Personally, I would rather have a contract. Firing without cause just seems unethical, if not illegal.
With the cost of health care going up and up, hospitals are looking for cheaper ways to provide care. More expensive, better experienced nurses are being forced out of jobs for the newly recruited nurses. This is difficult to prove but I have seen it happen a couple of times recently.
Last edit by efy2178 on Feb 18, '04
Feb 19, '04
<At will employment is the only way I've ever worked. Wouldn't have it any other way.>
Why? What is the benefit of being at the mercy of your employer as an at-will common laborer? I dont understand why nurses would accept this. Some have said the "benefit" is that you can quit whenever you want as an at-will employee, but you can do that even if you have a contract, so what do you gain from being an at-will employee?

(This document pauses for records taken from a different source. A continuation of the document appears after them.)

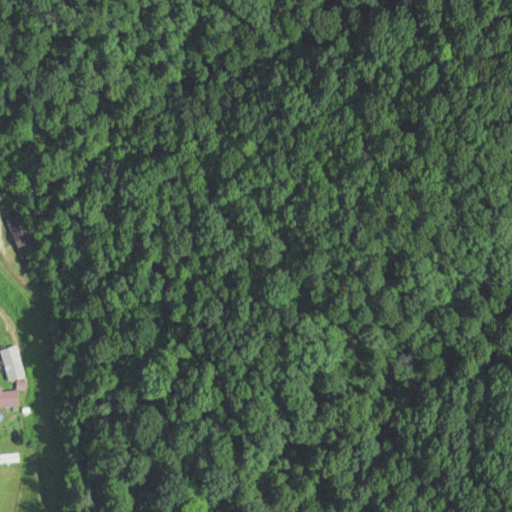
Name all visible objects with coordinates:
building: (21, 250)
building: (11, 364)
building: (8, 400)
building: (8, 459)
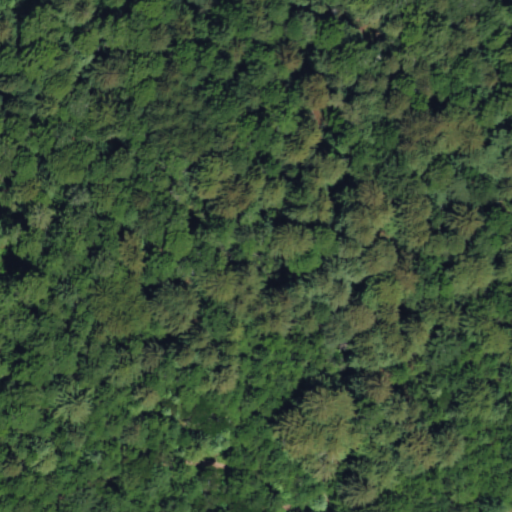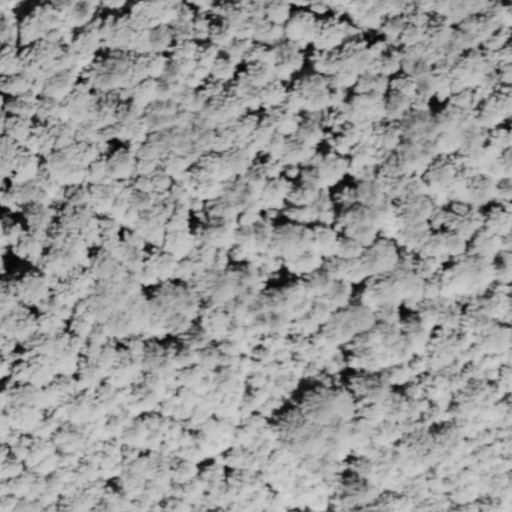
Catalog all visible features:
road: (192, 475)
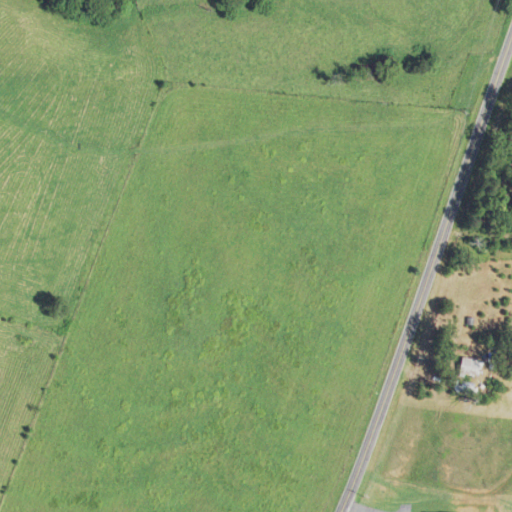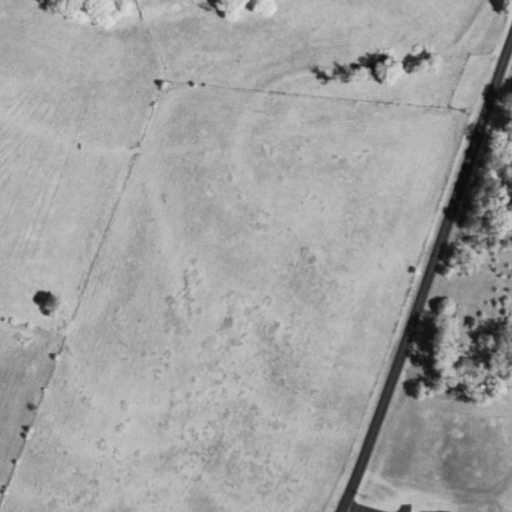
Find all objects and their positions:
road: (430, 281)
building: (470, 367)
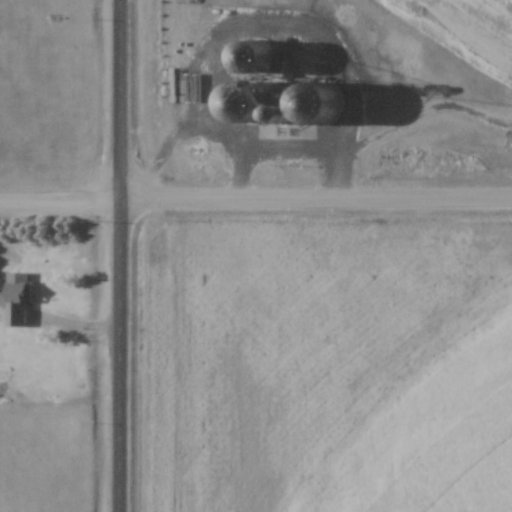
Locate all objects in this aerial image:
road: (62, 194)
road: (318, 194)
road: (123, 256)
building: (22, 299)
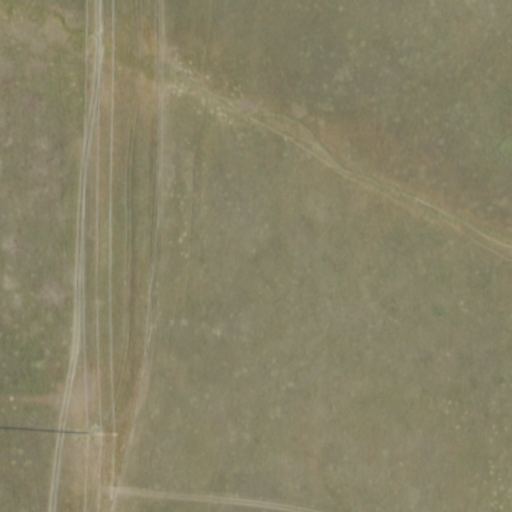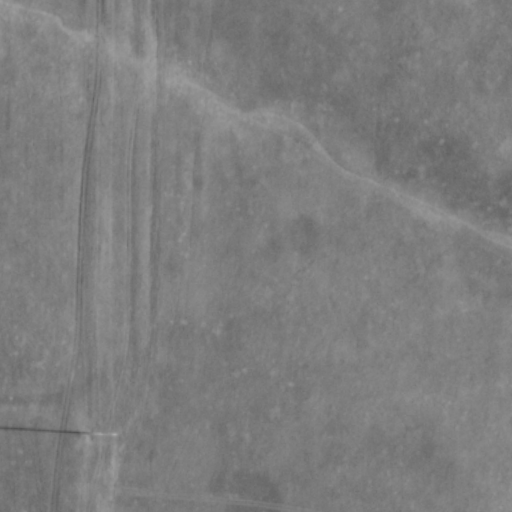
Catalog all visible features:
power tower: (88, 439)
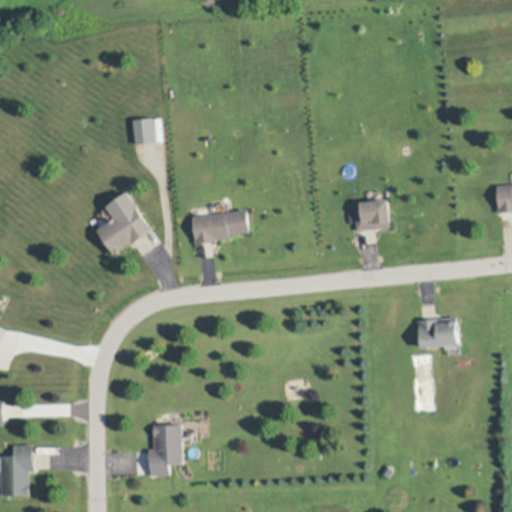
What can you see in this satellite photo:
building: (147, 129)
building: (148, 130)
building: (506, 196)
building: (507, 196)
building: (375, 213)
building: (377, 215)
building: (126, 222)
building: (128, 224)
building: (222, 224)
building: (226, 225)
road: (215, 290)
building: (1, 298)
building: (1, 301)
building: (441, 330)
building: (444, 332)
building: (3, 411)
building: (3, 412)
building: (170, 447)
building: (171, 449)
building: (1, 462)
building: (20, 469)
building: (20, 471)
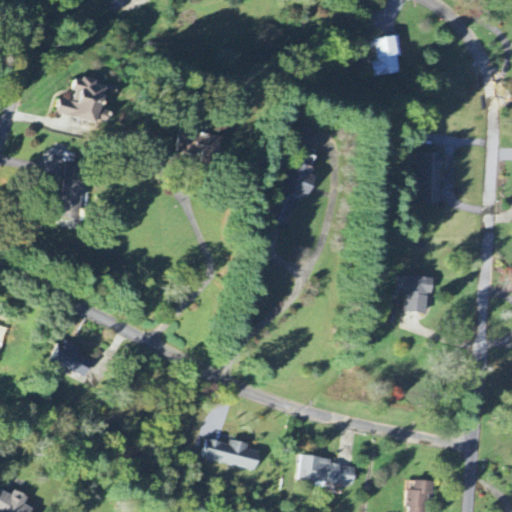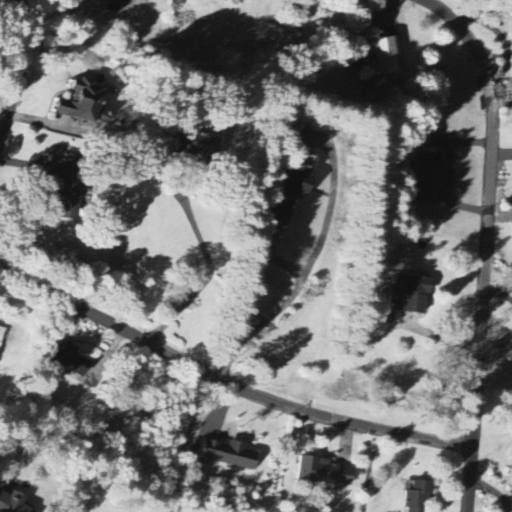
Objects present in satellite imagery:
road: (433, 5)
building: (91, 103)
building: (204, 147)
building: (428, 178)
building: (296, 187)
building: (76, 194)
road: (197, 232)
building: (418, 295)
building: (70, 360)
road: (227, 382)
building: (231, 455)
building: (325, 473)
building: (419, 497)
building: (13, 503)
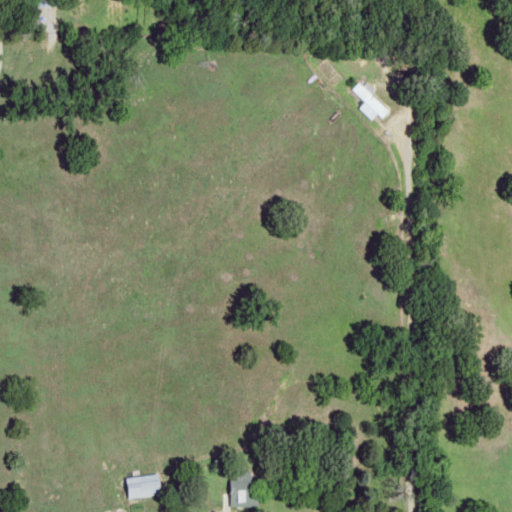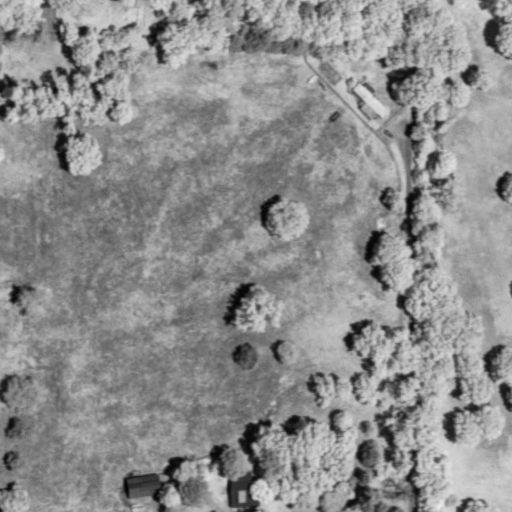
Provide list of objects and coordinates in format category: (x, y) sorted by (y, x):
building: (45, 2)
building: (370, 102)
building: (143, 486)
building: (241, 489)
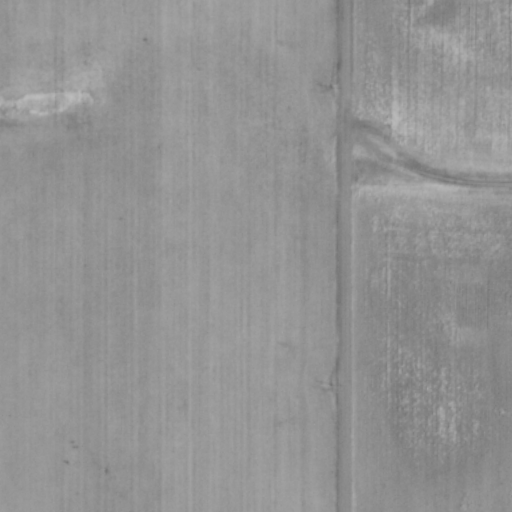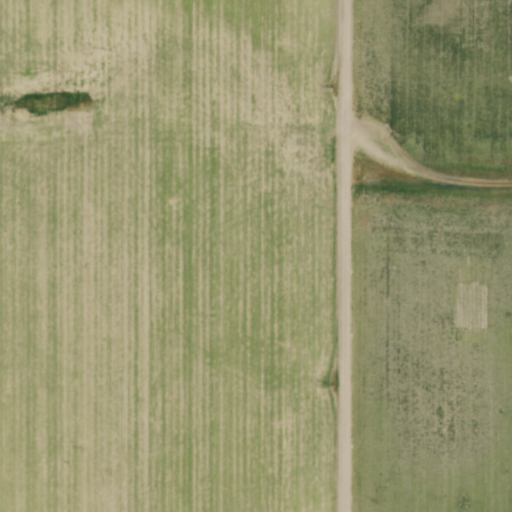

The CEO, the VPs, the DONs, the supervisors, the Doctors, just about every professional in the place has a contract with the employer. They wouldnt even consider taking the job without one. And they had a say in determining their contracts (like deciding what their salary, benefits, perks, and terms of employment should be). Why should staff nurses not expect and demand to be given the same professional respect?
Nurses themselves are the ones keeping this profession oppressed.